The “tramp” whispers in an embarrassed tone: “100 Deutsche Marks!”
The “tourist” now begins to scratch his head, saying things like “that’s really a generous price! Oh, if only I had that amount on me… buy it for yourself! That watch wouldn’t go for less than 400 anywhere else!”
What most people don’t realize is that the tramp, the tourist, and the original stranger are all part of a crack team of scam artists. The watch, in truth, is worth no more than 30.
Readers may ask why I did not merely call the police when I realized I’d been tricked. It would have been pointless in this case, because the tramp always makes sure to carry a second, genuine Swiss watch with him at all times.
Anyone who buys the watch unsuspectingly will be happy about the good deal for the rest of the evening. That brings us to the next feature of the approaching Venetian night: the noisy, uninhibited, carnival-like happiness of its northern guests, who descend from the highest levels of barbarian society almost a thousand years ago when they invaded Italy.
Karneval in Venice!
It takes place all summer long. Every stranger buys a hat that they only use during the carnival. One night in Venice can make one’s nightmares a reality!
In the canals, densely packed gondolas fill every route, except for the Grand Canal, which usually is free from traffic. Also, if large tourism companies rent a dozen gondolas, a five-man band was distributed across the boats, and they would push through the canals like a united armada, crushing whatever stood in their way.
Inspired by the Chianti, every German woman believes herself to be the next Maria Callas, and every man believes himself to be Mario Lanza. Massive loudspeakers blast the latest hits into the Venetian night at a rate of 95 db. All the happy patrons of the bars, all the passengers in the gondolas, and all the pedestrians join in song, and it’s a wonder that the people on the bridges and in the palace don’t participate as well. I believe the danger of Venice being destroyed by sound-waves is far more realistic than the commonly-cited danger of the waves made from the wakes of motorboats. However, there is a third, less recognized danger: German card-players slamming their cards down so hard that they shake the foundations of the city. Many visitors to Venice pay homage to this beautiful game in the evening, when there is no longer enough light to take photos.

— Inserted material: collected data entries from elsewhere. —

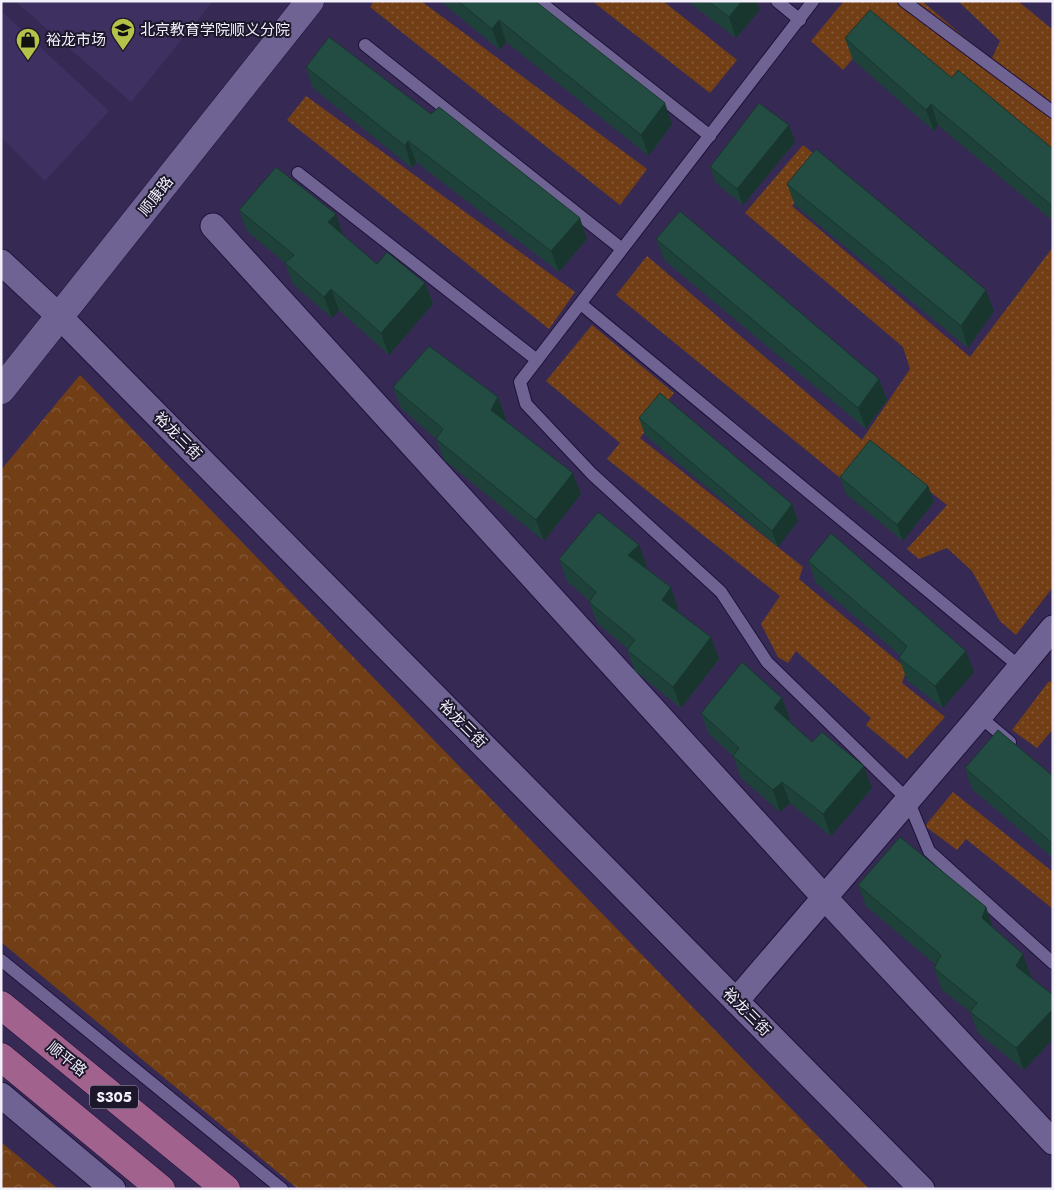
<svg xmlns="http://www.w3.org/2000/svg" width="1054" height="1190" font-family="Jost,'Noto Sans SC',sans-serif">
  <defs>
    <pattern id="forest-crowns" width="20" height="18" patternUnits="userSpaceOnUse" patternTransform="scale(1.25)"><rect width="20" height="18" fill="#713e16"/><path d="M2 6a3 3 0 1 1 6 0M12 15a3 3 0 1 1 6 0" fill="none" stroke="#865a39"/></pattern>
    <pattern id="garden-dots" width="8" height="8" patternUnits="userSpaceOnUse" patternTransform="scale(1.25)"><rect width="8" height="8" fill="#713e16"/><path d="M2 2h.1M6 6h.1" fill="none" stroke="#865a39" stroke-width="1.8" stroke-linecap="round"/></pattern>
  </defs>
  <rect width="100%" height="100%" fill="#362a55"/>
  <g fill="#3f3062">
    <polygon points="15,1 213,1 131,102"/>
    <polygon points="1,11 109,111 45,181 1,137"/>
  </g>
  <g fill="url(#forest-crowns)">
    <polygon points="80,375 869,1189 298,1189 1,942 1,470"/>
    <polygon points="1,1142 58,1189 1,1189"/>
  </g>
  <g fill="url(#garden-dots)">
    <polygon points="374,1 421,1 647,169 620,205 370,7"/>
    <polygon points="592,1 663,1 737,60 710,93"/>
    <polygon points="844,1 922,1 991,60 1000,41 958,1 1018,1 1053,30 1053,171 880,27 843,70 811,41"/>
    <polygon points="306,96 575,292 549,329 287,120"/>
    <polygon points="803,145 826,164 792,206 970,357 1053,247 1053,587 1016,635 1000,621 972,571 947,548 919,559 907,549 947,505 873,446 844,481 616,295 647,256 862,440 910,369 903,347 745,213"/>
    <polygon points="592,325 674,393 640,438 803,567 799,579 907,669 902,683 945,717 907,759 866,725 871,718 796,651 788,663 778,657 761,624 780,596 607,459 620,443 546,381"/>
    <polygon points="1049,681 1053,684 1053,729 1037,748 1012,730"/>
    <polygon points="953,792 1053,872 1053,909 966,839 957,850 925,826"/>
  </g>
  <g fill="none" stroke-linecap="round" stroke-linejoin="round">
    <defs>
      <g id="service">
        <polyline points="539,1 710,136"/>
        <polyline points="777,1 800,20"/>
        <polyline points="813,1 520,382 526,404 592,474 721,592 767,662 908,800 929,851 1053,963"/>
        <polyline points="904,1 1053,112"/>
        <polyline points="365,45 622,249"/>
        <polyline points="298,173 537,360"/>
        <polyline points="581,304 1020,667"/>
        <polyline points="979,716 1010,742"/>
        <polyline points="1,960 282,1189"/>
      </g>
      <g id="minor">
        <polyline points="213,226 824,897 1053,1142"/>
        <polyline points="1,262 60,317 922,1189"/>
        <polyline points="736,1001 973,724 1053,628"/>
        <polyline points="1,1095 113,1189"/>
      </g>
      <polyline id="tertiary" points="1,390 310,1"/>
      <g id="primary">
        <polyline points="1,1005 226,1189"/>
        <polyline points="1,1057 161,1189"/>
      </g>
    </defs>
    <use href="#service" stroke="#1e1039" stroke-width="14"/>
    <use href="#minor" stroke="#1e1039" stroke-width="27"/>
    <use href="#tertiary" stroke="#1e1039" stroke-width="29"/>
    <use href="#primary" stroke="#1e1039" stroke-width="29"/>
    <use href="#service" stroke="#6e6392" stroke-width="12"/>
    <use href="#minor" stroke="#6e6392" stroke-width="25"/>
    <use href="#tertiary" stroke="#6e6392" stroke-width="28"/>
    <use href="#primary" stroke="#a2628e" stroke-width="28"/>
  </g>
  <g fill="#1e4239">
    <polygon points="440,1 535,1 672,124 649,156 506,42 500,50"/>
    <polygon points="687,1 757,1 760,10 736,38"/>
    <polygon points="845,38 952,78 1053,149 1053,221 938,125 934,131 853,60"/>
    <polygon points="306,67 587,239 559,272 416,162 412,168 313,88"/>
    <polygon points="789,125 795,142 743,205 716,183 710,167"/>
    <polygon points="787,184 994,311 968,348 795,205"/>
    <polygon points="239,210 343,236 377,264 425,283 433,304 389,355 339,310 332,318 293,284 285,263 247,231"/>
    <polygon points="656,239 879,379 887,400 866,429 664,260"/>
    <polygon points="393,387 498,397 506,419 505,421 581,494 544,541 444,460 436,439 401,408"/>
    <polygon points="639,418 792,504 798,521 778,547 645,435"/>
    <polygon points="840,477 928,486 934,502 903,541 846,494"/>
    <polygon points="639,545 647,566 645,568 678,609 677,611 711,637 719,659 681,708 635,671 627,650 628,649 597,623 589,602 590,601 567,581 559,559"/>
    <polygon points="808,561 974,672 943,708 907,680 899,658 901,656 816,583"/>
    <polygon points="782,698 790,719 788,721 812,742 872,788 831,836 790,803 780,812 741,778 733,756 709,734 701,713"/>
    <polygon points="965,768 1053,776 1053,858 972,789"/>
    <polygon points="858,885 986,907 993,928 1031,976 1030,977 1053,995 1053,1039 1024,1070 978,1033 970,1012 942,990 934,968 936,965 866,906"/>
  </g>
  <g fill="#18362e">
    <polygon points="742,1 757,1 760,10 736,38 729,17"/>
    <polygon points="499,20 506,42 500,50 492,29"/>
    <polygon points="665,103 672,124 649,156 641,135"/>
    <polygon points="931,104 938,125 934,131 926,110"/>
    <polygon points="789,125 795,142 743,205 737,189"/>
    <polygon points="408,141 416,162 412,168 405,146"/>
    <polygon points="336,214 343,235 328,222"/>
    <polygon points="580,218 587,239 559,272 551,251"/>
    <polygon points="425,283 433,304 389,355 381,333"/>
    <polygon points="331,289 339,310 332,318 324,297"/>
    <polygon points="986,290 994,311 968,348 961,326"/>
    <polygon points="879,379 887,400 866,429 858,408"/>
    <polygon points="498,397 506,419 499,432 491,410"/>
    <polygon points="573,473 581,494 544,541 536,520"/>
    <polygon points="928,486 934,502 903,541 897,525"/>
    <polygon points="792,504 798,521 778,547 772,531"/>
    <polygon points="639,545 647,566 636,576 628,555"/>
    <polygon points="671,587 678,609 670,621 662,600"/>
    <polygon points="711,637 719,659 681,708 673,687"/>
    <polygon points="966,651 974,672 943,708 935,686"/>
    <polygon points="782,698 790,719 782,730 774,708"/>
    <polygon points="864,766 872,788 831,836 823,814"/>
    <polygon points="782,782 790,803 780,812 773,790"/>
    <polygon points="986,907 993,928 982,918"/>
    <polygon points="1023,954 1031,976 1024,987 1016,966"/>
    <polygon points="1053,1009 1053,1039 1024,1070 1016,1048"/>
  </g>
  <g fill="#234d42" stroke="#18362e">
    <polygon points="458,1 535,1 665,103 641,135 499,20 492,29"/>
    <polygon points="708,1 742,1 729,17"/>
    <polygon points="870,10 952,78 958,70 1053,149 1053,205 1052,206 931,104 926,110 845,38"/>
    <polygon points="329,37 431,114 439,107 580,218 551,251 408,141 405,146 306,67"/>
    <polygon points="759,103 789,125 737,189 710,167"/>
    <polygon points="816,149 986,290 961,326 787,184"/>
    <polygon points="276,167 336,214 328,222 377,264 387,252 425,283 381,333 331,289 324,297 285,263 294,255 239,210"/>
    <polygon points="680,211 879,379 858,408 656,239"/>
    <polygon points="429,346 498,397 491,410 573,473 536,520 436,439 443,429 393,387"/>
    <polygon points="660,393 792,504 772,531 639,418"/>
    <polygon points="870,440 928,486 897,525 840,477"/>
    <polygon points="598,512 639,545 628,555 671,587 662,600 711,637 673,687 627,650 635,640 589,602 596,592 559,559"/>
    <polygon points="831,533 966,651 935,686 899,658 907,646 808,561"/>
    <polygon points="742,662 782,698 774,708 812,742 822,732 864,766 823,814 782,782 773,790 733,756 739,748 701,713"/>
    <polygon points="998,730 1053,776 1053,844 965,768"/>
    <polygon points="900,837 986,907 982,918 1023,954 1016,966 1053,995 1053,1009 1016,1048 970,1012 977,1003 934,968 941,955 858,885"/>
  </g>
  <defs>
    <symbol id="university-pin" viewBox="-11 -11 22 30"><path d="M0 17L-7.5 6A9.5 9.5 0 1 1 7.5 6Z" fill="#b5c249" stroke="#1c172a"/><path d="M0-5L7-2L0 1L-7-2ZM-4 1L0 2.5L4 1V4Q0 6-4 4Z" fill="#111"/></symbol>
    <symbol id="shop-pin" viewBox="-11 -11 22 30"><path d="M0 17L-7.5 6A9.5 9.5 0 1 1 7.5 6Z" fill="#b5c249" stroke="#1c172a"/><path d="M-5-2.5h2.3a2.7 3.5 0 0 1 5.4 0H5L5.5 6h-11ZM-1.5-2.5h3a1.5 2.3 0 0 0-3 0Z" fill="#111"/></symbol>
  </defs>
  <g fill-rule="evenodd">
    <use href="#university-pin" x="109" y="16" width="28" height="38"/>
    <use href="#shop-pin" x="14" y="26" width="28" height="38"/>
  </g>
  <g text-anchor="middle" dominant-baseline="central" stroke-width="4" stroke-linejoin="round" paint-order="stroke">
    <rect fill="#1c172a" stroke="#b2afbd" stroke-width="1" x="90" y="1085.5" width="48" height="23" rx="4"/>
    <g font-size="14" font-weight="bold" fill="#f3f0fc">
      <text x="114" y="1097">S305</text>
    </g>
    <g font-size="15" fill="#f3f0fc" stroke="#1c172a" text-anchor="start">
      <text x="140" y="30">北京教育学院顺义分院</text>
      <text x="46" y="40">裕龙市场</text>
    </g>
    <g font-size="15" fill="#f3f0fc" stroke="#1c172a">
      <text transform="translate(156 196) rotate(-52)">顺康路</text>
      <text transform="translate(178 436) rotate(45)">裕龙三街</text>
      <text transform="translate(463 724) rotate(45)">裕龙三街</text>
      <text transform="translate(747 1012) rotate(45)">裕龙三街</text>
      <text transform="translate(67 1059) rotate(39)">顺平路</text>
    </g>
  </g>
  <rect width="1054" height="1190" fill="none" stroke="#f3f0fc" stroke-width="5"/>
</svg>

An enormous exhaustion is achieved under the constant nagging of the caring wives: “Don't drink so much, tomorrow you have to drive over three hundred miles!” Before the festively illuminated guests march into their quarters beyond the Alps while singing a traditional drinking song, the waiters repeatedly assure us when handing over the bill that the Germans are “molto simpatico,” i.e. very friendly. This determination means, in my experience, that they expect us to make no trouble over matters of making change.
On Sunday morning, it is customary to buy the most necessary souvenirs. Many people even decide to buy a book on sightseeing in Venice to peruse at home and see what they didn’t see.
As noon approaches, they all begin to make their journey in reverse on the “Weekend Crusader’s Race.”
The first German in uniform they see at the Mittenwald checkpoint makes the feeling of security return to their breast that they lose when leaving their borders, even if they wouldn’t admit it to anyone else.
In conclusion, a weekend in Venice is only comparable to Oktoberfest in Munich, and you can’t expect higher praise than that from a German.